Please give back the listing below word for word, without the images.

##########

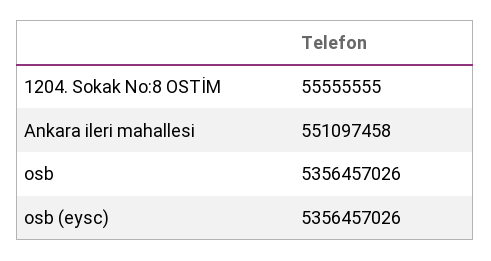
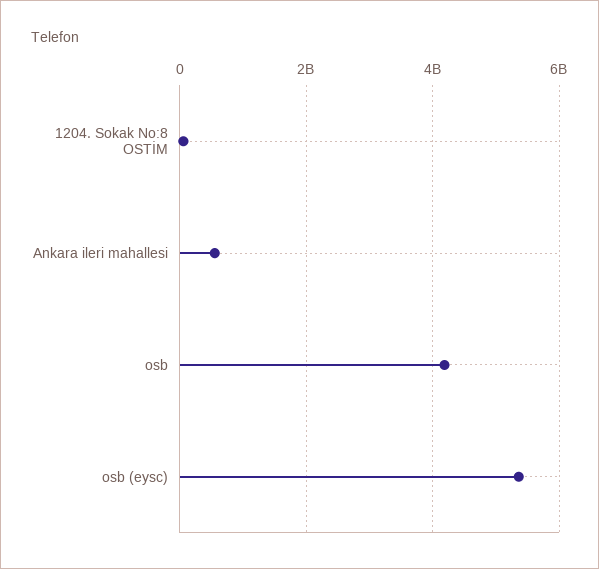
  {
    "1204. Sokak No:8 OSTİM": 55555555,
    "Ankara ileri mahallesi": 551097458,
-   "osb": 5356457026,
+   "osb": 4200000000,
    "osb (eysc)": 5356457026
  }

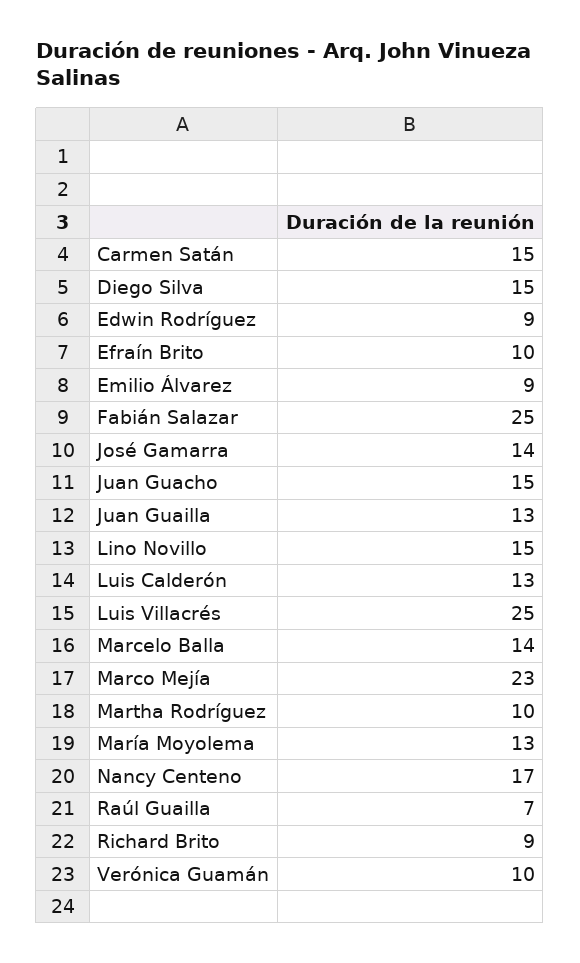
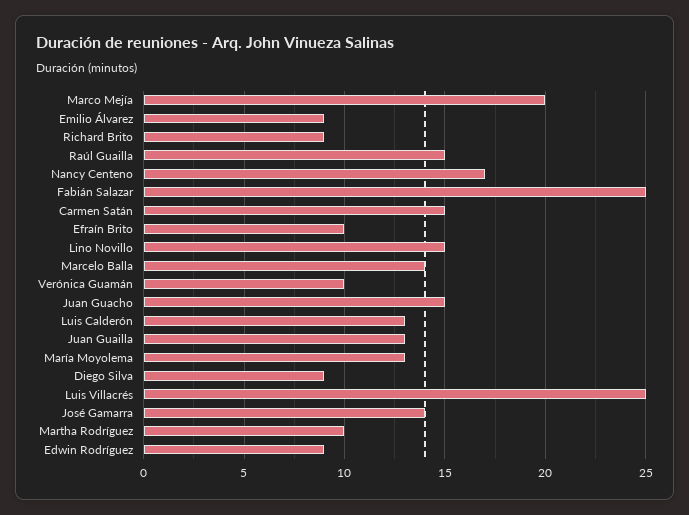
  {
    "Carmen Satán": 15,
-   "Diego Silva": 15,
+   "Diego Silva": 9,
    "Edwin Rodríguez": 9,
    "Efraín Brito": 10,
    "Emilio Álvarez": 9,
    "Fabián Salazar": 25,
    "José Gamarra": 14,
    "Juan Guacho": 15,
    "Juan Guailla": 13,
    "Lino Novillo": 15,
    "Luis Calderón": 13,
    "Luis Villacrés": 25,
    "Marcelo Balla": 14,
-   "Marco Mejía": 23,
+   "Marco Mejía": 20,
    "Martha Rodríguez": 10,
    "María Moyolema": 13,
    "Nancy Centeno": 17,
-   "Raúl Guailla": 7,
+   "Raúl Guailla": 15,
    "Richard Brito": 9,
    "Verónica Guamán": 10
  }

##########

Written answer
  {
    "1204. Sokak No:8 OSTİM": 55555555,
    "Ankara ileri mahallesi": 551097458,
-   "osb": 5356457026,
+   "osb": 4200000000,
    "osb (eysc)": 5356457026
  }

  {
    "Carmen Satán": 15,
-   "Diego Silva": 15,
+   "Diego Silva": 9,
    "Edwin Rodríguez": 9,
    "Efraín Brito": 10,
    "Emilio Álvarez": 9,
    "Fabián Salazar": 25,
    "José Gamarra": 14,
    "Juan Guacho": 15,
    "Juan Guailla": 13,
    "Lino Novillo": 15,
    "Luis Calderón": 13,
    "Luis Villacrés": 25,
    "Marcelo Balla": 14,
-   "Marco Mejía": 23,
+   "Marco Mejía": 20,
    "Martha Rodríguez": 10,
    "María Moyolema": 13,
    "Nancy Centeno": 17,
-   "Raúl Guailla": 7,
+   "Raúl Guailla": 15,
    "Richard Brito": 9,
    "Verónica Guamán": 10
  }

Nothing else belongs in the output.